A Kalman filter for estimating nanopore channel conductance in voltage-varying experiments

Time-varying voltage patterns have expanded the capabilities of the nanopore instrument for single molecule manipulation and measurement, in research and commercial applications. The ability to apply time-varying voltages enhances the nanopore as a tool for single-molecule biophysical studies, for example, by permitting dynamic force spectroscopy. A challenge with voltage-varying experiments is that capacitance in the system is excited and masks the contribution of the nanopore channel conductance in the measured current. The channel conductance, however, is the parameter that is used to infer the dynamics of the complex (e.g., DNA, or DNA-protein) in the pore, and also the parameter that can reveal the sequence of the DNA nucleotides as the DNA passes through the pore in nanopore sequencing.

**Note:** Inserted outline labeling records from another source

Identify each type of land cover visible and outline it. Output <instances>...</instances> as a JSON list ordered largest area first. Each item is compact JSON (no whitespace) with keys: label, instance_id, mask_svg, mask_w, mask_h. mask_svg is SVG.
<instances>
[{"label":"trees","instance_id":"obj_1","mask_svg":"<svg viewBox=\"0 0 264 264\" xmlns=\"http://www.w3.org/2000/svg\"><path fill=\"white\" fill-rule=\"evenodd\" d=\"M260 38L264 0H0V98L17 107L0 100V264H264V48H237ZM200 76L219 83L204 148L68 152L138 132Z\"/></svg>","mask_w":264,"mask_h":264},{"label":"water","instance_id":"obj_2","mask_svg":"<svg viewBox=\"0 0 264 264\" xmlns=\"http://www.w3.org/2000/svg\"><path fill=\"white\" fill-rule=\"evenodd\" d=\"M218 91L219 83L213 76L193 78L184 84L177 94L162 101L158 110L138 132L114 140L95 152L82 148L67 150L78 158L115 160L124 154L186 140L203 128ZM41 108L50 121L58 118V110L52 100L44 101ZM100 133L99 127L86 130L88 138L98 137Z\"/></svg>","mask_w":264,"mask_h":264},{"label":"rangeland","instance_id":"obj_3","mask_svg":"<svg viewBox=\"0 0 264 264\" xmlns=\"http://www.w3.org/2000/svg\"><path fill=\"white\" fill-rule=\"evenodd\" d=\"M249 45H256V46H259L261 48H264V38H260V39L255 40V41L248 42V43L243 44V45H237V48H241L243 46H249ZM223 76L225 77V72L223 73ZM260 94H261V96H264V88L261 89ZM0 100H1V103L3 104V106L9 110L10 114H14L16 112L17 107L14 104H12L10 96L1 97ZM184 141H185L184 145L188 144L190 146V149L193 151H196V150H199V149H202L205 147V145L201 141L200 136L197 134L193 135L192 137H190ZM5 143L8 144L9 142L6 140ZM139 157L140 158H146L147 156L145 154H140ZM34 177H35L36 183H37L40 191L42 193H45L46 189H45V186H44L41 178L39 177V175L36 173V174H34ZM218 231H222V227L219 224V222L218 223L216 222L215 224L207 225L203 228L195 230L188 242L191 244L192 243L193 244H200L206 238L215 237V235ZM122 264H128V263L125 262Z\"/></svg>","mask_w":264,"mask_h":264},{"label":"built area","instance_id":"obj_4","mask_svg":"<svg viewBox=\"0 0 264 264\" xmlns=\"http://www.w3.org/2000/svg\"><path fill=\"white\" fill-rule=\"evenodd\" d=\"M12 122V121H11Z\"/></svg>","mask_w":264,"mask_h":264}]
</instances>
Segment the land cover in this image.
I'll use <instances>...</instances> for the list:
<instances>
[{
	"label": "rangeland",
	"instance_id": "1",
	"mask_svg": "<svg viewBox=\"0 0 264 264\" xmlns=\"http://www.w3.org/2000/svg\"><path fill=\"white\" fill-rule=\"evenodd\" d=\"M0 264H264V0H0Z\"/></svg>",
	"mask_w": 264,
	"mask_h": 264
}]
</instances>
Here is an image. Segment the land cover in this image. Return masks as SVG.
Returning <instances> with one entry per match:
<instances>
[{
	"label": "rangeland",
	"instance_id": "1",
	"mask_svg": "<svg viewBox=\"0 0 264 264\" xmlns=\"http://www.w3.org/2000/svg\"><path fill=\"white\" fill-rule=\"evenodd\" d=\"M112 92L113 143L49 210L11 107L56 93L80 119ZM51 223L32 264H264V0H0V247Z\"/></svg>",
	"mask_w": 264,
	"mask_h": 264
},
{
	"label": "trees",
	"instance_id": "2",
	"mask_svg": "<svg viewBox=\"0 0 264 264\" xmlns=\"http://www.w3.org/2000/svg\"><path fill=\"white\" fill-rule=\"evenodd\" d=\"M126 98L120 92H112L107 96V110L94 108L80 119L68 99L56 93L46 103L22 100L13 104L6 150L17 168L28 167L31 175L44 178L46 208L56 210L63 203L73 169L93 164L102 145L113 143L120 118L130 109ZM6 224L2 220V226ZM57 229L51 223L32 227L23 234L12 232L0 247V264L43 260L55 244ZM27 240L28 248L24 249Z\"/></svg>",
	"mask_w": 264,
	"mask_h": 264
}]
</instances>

We present the first derivation and experimental implementation of a Kalman filter for estimating the channel conductance under time-varying voltage conditions. The estimator accurately recovers the step-change in open channel conductance that occurs when the voltage changes polarity, shown here in simulated and experimental conditions with sinusoidal voltages with varying amplitude and frequency. Future work will apply the estimator to detect smaller step changes induced by DNA-protein complexes on the nanopore, and by DNA nucleotides that pass through the nanopore.